Sunday, September 26, 2021

Russia’s Top Notch Fighter Jets To Be Equipped With AI-Enabled ‘Ice Sensors’

The Tecmash Group, part of Russia’s state tech corporation Rostec, has launched the serial production of AI-enabled ice sensors for advanced fighter jets.

Russia is in the same league as the United States in producing advanced fighter jets which cater to all the requirements of a modern military.

The country has modern fighters like the Sukhoi Su-30 MKIs, Su-35 fighters, and the latest fifth-generation Su-57 stealth fighter jet.

File:De-Icing (8515751732).jpg - Wikimedia Commons
De-icing of an aircraft

As fighter jets are required to fly at really high altitudes and through different climatic zones, there are chances of ice settling on the body of the aircraft. This could have an adverse impact on the performances of the aircraft, and could even jeopardize the mission or the endanger life of the pilot.

Keeping in mind the security reasons, de-icing of an aircraft is an extremely crucial aspect, as the ice and snow can increase the weight of the airplane and thus have a negative impact on its aerodynamics.

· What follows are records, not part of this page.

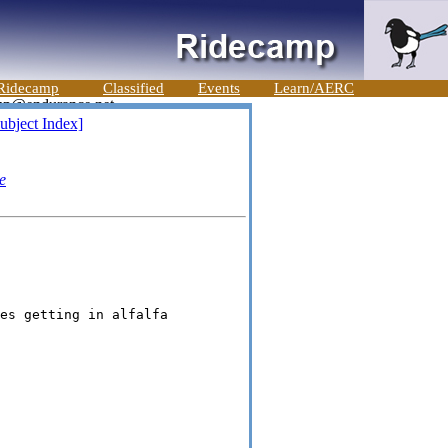
Ridecamp
Classified
Events
Learn/AERC
ubject Index]
e
es getting in alfalfa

So far, ice detection and quantification on aircraft, especially smaller in stature have not been solved in a manner that is expected. However, Tecmash Group may have moved closer to finding an ideal solution for de-icing on modern fighter jets.

“The enterprise’s specialists have implemented the customer’s technical specifications in full, providing for the ice sensor’s reliable operation upon sharply changing angles of attack. This was achieved by developing extra software and altering the item’s design.

The sensor does not only signal the beginning of icing but also predicts the situation, protecting the fighter from unfavorable weather factors,” said Rostec’s armament cluster.

According to Rostec, Russia’s Research Institute of Electronic Instruments has produced what could be the first batch of ice detectors, with the new sensors also being able to measure the thickness of the ice.

“The Research Institute of Electronic Instruments has already rolled out the first batch of ice detectors. The new sensor has its control unit’s weight reduced by 30% while it is outfitted with an infrared port for data exchange,

“The sensor for military aircraft will signal not only the build-up of ice but will also measure its thickness and predict icing with the help of artificial intelligence elements,” said Rostec.